I can either tally all the atoms one by one or use my knowledge of ionic bonds to make the tally system much simpler.
I'll do the simpler version.
First re-write the chemical equation to avoid confusing myself:
H_3PO_4 + Mg(OH)_2 = Mg_3(PO_4)_2 + H-OH
Notice that I had shown the line structure between the H^+ and OH^- ions. Now, let's tally based on the subscripts.
left side:
H^+ = 3
PO_4^"3-" = 1
Mg^"2+" = 1
OH^- = 2
right side:
H^+ = 1
PO_4^"3-" = 2
Mg^"2+" = 3
OH^- = 1
Let's start balancing the largest ion, PO_4^"3-".

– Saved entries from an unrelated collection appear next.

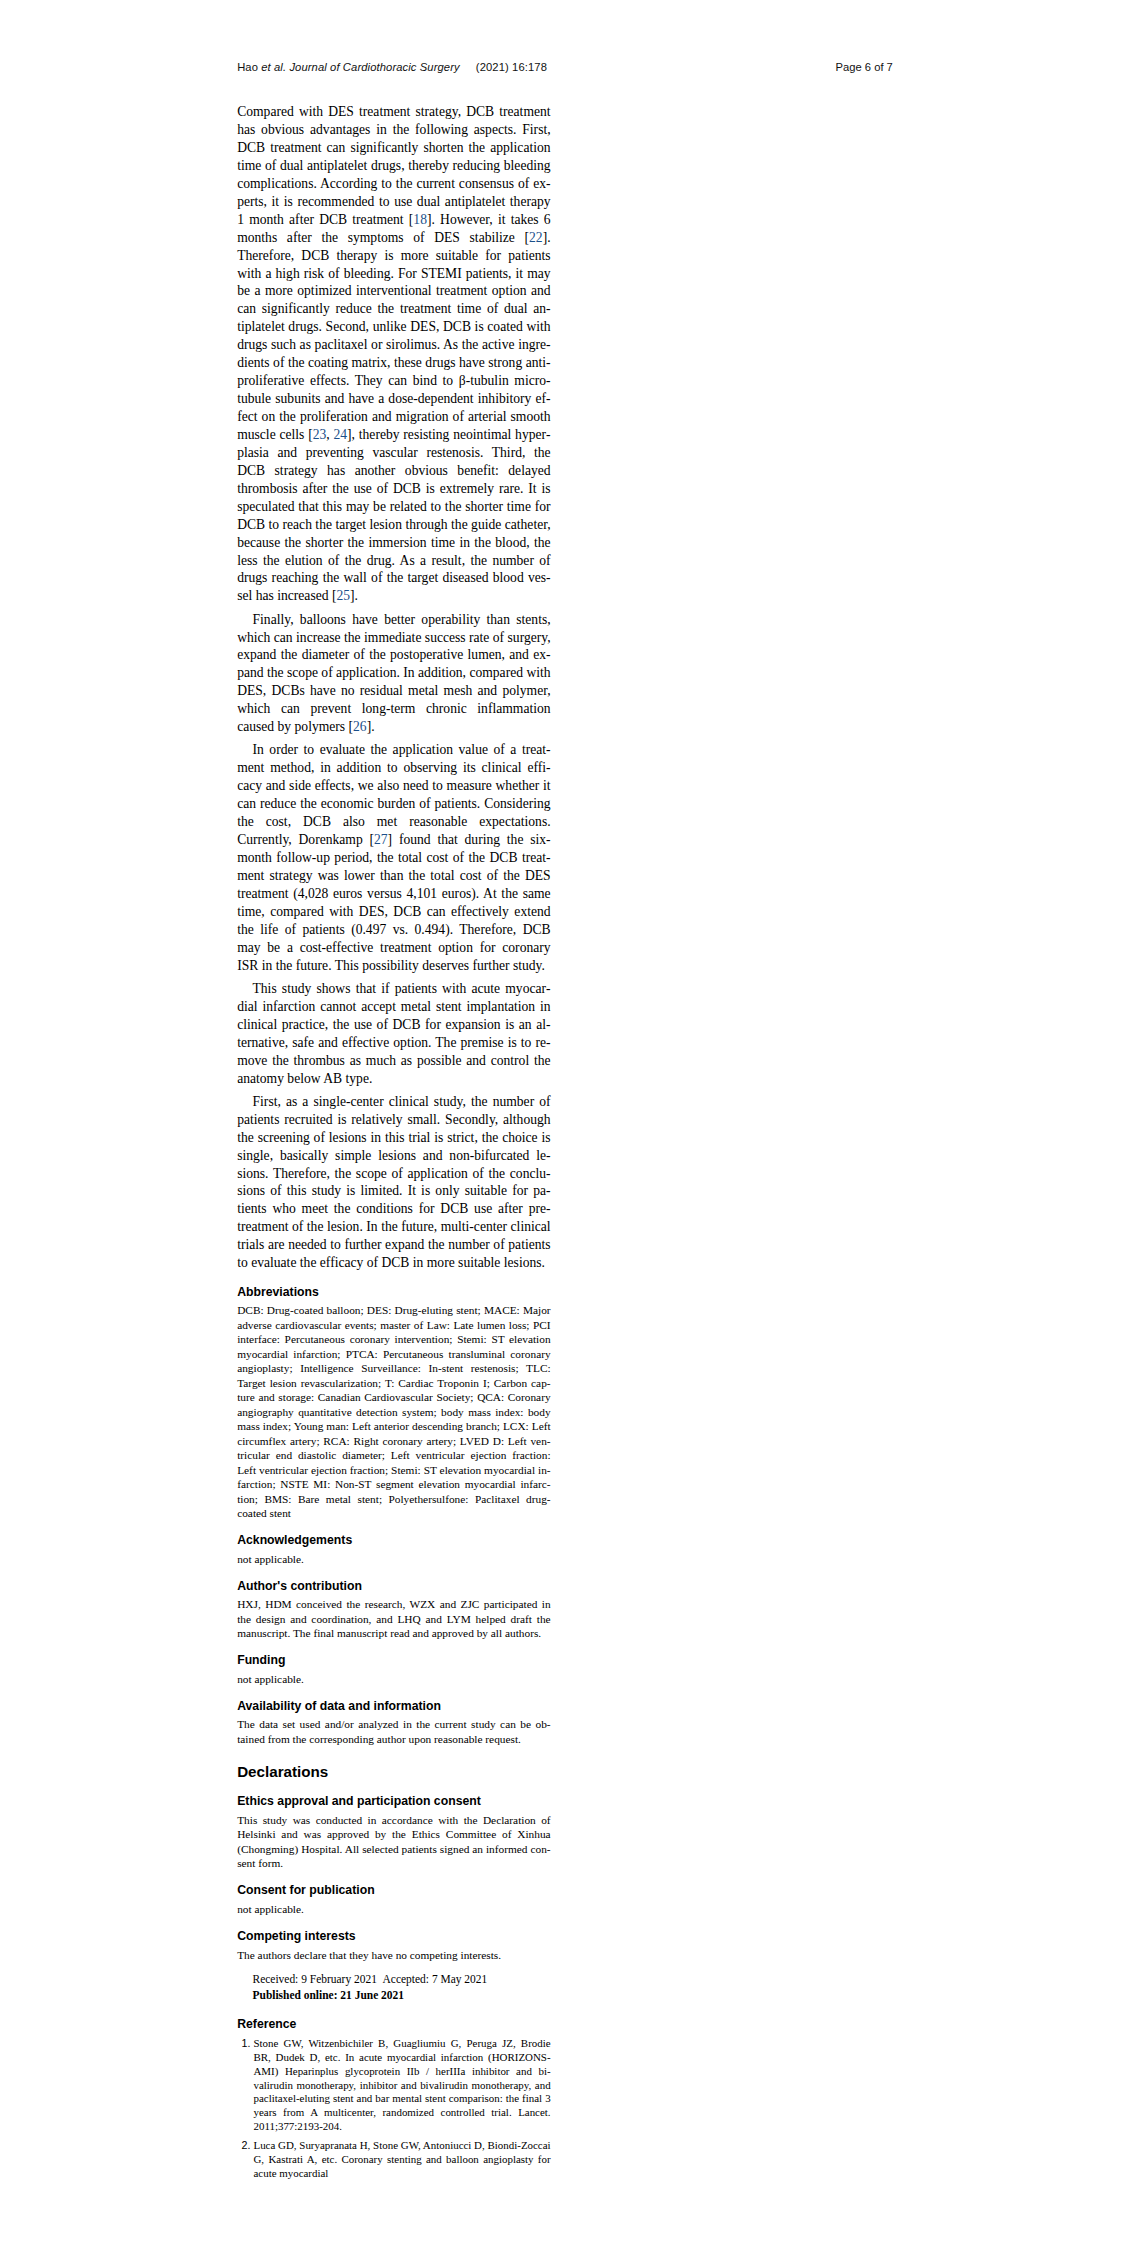Hao et al. Journal of Cardiothoracic Surgery (2021) 16:178
Page 6 of 7
Compared with DES treatment strategy, DCB treatment has obvious advantages in the following aspects. First, DCB treatment can significantly shorten the application time of dual antiplatelet drugs, thereby reducing bleeding complications. According to the current consensus of experts, it is recommended to use dual antiplatelet therapy 1 month after DCB treatment [18]. However, it takes 6 months after the symptoms of DES stabilize [22]. Therefore, DCB therapy is more suitable for patients with a high risk of bleeding. For STEMI patients, it may be a more optimized interventional treatment option and can significantly reduce the treatment time of dual antiplatelet drugs. Second, unlike DES, DCB is coated with drugs such as paclitaxel or sirolimus. As the active ingredients of the coating matrix, these drugs have strong anti-proliferative effects. They can bind to β-tubulin microtubule subunits and have a dose-dependent inhibitory effect on the proliferation and migration of arterial smooth muscle cells [23, 24], thereby resisting neointimal hyperplasia and preventing vascular restenosis. Third, the DCB strategy has another obvious benefit: delayed thrombosis after the use of DCB is extremely rare. It is speculated that this may be related to the shorter time for DCB to reach the target lesion through the guide catheter, because the shorter the immersion time in the blood, the less the elution of the drug. As a result, the number of drugs reaching the wall of the target diseased blood vessel has increased [25].
Finally, balloons have better operability than stents, which can increase the immediate success rate of surgery, expand the diameter of the postoperative lumen, and expand the scope of application. In addition, compared with DES, DCBs have no residual metal mesh and polymer, which can prevent long-term chronic inflammation caused by polymers [26].
In order to evaluate the application value of a treatment method, in addition to observing its clinical efficacy and side effects, we also need to measure whether it can reduce the economic burden of patients. Considering the cost, DCB also met reasonable expectations. Currently, Dorenkamp [27] found that during the six-month follow-up period, the total cost of the DCB treatment strategy was lower than the total cost of the DES treatment (4,028 euros versus 4,101 euros). At the same time, compared with DES, DCB can effectively extend the life of patients (0.497 vs. 0.494). Therefore, DCB may be a cost-effective treatment option for coronary ISR in the future. This possibility deserves further study.
This study shows that if patients with acute myocardial infarction cannot accept metal stent implantation in clinical practice, the use of DCB for expansion is an alternative, safe and effective option. The premise is to remove the thrombus as much as possible and control the anatomy below AB type.
First, as a single-center clinical study, the number of patients recruited is relatively small. Secondly, although the screening of lesions in this trial is strict, the choice is single, basically simple lesions and non-bifurcated lesions. Therefore, the scope of application of the conclusions of this study is limited. It is only suitable for patients who meet the conditions for DCB use after pre-treatment of the lesion. In the future, multi-center clinical trials are needed to further expand the number of patients to evaluate the efficacy of DCB in more suitable lesions.
Abbreviations
DCB: Drug-coated balloon; DES: Drug-eluting stent; MACE: Major adverse cardiovascular events; master of Law: Late lumen loss; PCI interface: Percutaneous coronary intervention; Stemi: ST elevation myocardial infarction; PTCA: Percutaneous transluminal coronary angioplasty; Intelligence Surveillance: In-stent restenosis; TLC: Target lesion revascularization; T: Cardiac Troponin I; Carbon capture and storage: Canadian Cardiovascular Society; QCA: Coronary angiography quantitative detection system; body mass index: body mass index; Young man: Left anterior descending branch; LCX: Left circumflex artery; RCA: Right coronary artery; LVED D: Left ventricular end diastolic diameter; Left ventricular ejection fraction: Left ventricular ejection fraction; Stemi: ST elevation myocardial infarction; NSTE MI: Non-ST segment elevation myocardial infarction; BMS: Bare metal stent; Polyethersulfone: Paclitaxel drug-coated stent
Acknowledgements
not applicable.
Author's contribution
HXJ, HDM conceived the research, WZX and ZJC participated in the design and coordination, and LHQ and LYM helped draft the manuscript. The final manuscript read and approved by all authors.
Funding
not applicable.
Availability of data and information
The data set used and/or analyzed in the current study can be obtained from the corresponding author upon reasonable request.
Declarations
Ethics approval and participation consent
This study was conducted in accordance with the Declaration of Helsinki and was approved by the Ethics Committee of Xinhua (Chongming) Hospital. All selected patients signed an informed consent form.
Consent for publication
not applicable.
Competing interests
The authors declare that they have no competing interests.
Received: 9 February 2021 Accepted: 7 May 2021
Published online: 21 June 2021
Reference
Stone GW, Witzenbichiler B, Guagliumiu G, Peruga JZ, Brodie BR, Dudek D, etc. In acute myocardial infarction (HORIZONS-AMI) Heparinplus glycoprotein IIb / herIIIa inhibitor and bivalirudin monotherapy, inhibitor and bivalirudin monotherapy, and paclitaxel-eluting stent and bar mental stent comparison: the final 3 years from A multicenter, randomized controlled trial. Lancet. 2011;377:2193-204.
Luca GD, Suryapranata H, Stone GW, Antoniucci D, Biondi-Zoccai G, Kastrati A, etc. Coronary stenting and balloon angioplasty for acute myocardial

color (red) 2 H_3PO_4 + Mg(OH)_2 = Mg_3(PO_4)_2 + H-OH
left side:
H^+ = 3 x color (red) 2 = 6
PO_4^"3-" = 1 x color (red) 2 = 2
Mg^"2+" = 1
OH^- = 2
right side:
H^+ = 1
PO_4^"3-" = 2
Mg^"2+" = 3
OH^- = 1
Do not forget that since H_3PO_4 is a substance, you need to also multiply the coefficient with the number of H atoms.
Next,
2 H_3PO_4 + color (green) 3Mg(OH)_2 = Mg_3(PO_4)_2 + H-OH
left side:
H^+ = 3 x 2 = 6
PO_4^"3-" = 1 x 2 = 2
Mg^"2+" = 1 x color (green) 3 = 3
OH^- = 2 x color (green) 3 = 6
right side:
H^+ = 1
PO_4^"3-" = 2
Mg^"2+" = 3
OH^- = 1
Again, since Mg(OH)_2 is a substance, whatever coefficient you apply to Mg^"2+" ion will also be applied to OH^- ion.
2 H_3PO_4 + 3Mg(OH)_2 = Mg_3(PO_4)_2 + color (blue) 6H-OH
left side:
H^+ = 3 x 2 = 6
PO_4^"3-" = 1 x 2 = 2
Mg^"2+" = 1 x 3 = 3
OH^- = 2 x 3 = 6
right side:
H^+ = 1 x color (blue) 6 = 6
PO_4^"3-" = 2
Mg^"2+" = 3
OH^- = 1 x color (blue) 6 = 6
Reverting back to the original equation,
2 H_3PO_4 + 3Mg(OH)_2 = Mg_3(PO_4)_2 + 6H_2O
The equation is now balanced.
Please take note this method is only applicable for IONIC bonding of polyatomic ions.